_TASK PROMPT_
Print the line containing "right knee: (672, 325)", then every line after it through the end of the material, exactly as written and without pictures.

_TASK INPUT_
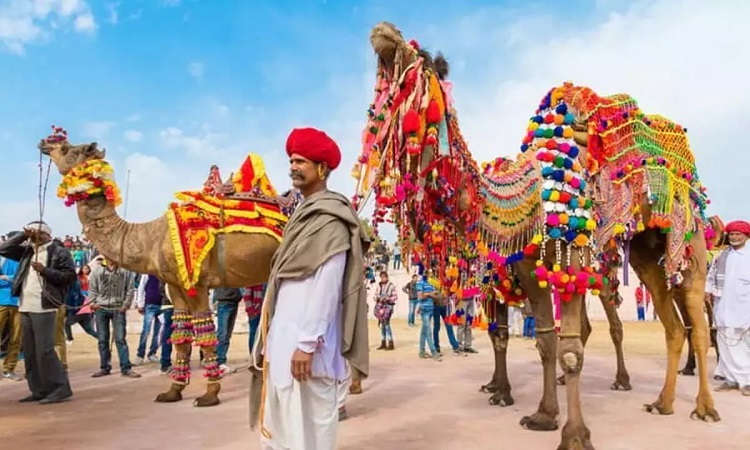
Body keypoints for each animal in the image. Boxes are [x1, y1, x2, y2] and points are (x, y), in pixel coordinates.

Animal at [37, 126, 296, 408]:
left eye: (68, 150)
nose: (45, 142)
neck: (151, 237)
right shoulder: (174, 285)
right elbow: (181, 336)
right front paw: (173, 391)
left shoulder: (197, 284)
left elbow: (205, 333)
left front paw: (209, 395)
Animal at [358, 21, 724, 450]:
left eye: (424, 60)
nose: (383, 32)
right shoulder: (527, 268)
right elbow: (545, 341)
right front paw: (543, 415)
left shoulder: (572, 254)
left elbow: (569, 349)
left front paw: (574, 434)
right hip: (645, 252)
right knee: (672, 325)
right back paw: (662, 403)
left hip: (685, 236)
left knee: (694, 323)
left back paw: (699, 406)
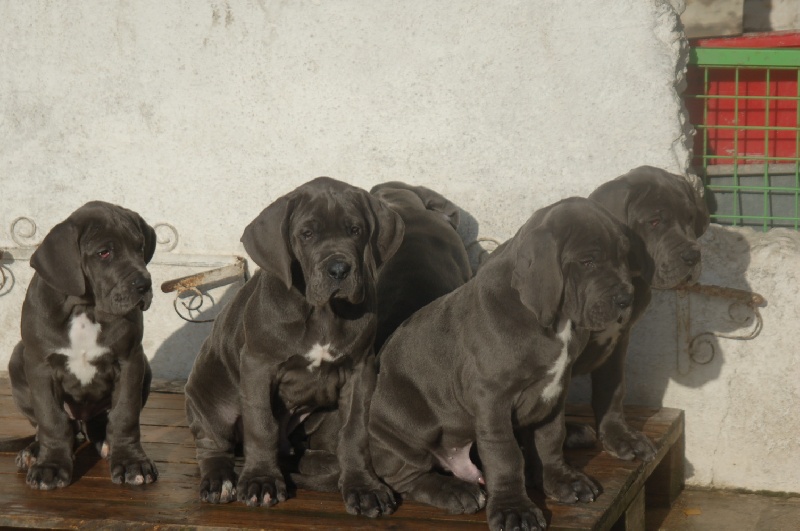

_SOLUTION TO THE PROBLEM_
right knee: (672, 325)
right back paw: (662, 403)
left hip: (685, 236)
left knee: (694, 323)
left back paw: (699, 406)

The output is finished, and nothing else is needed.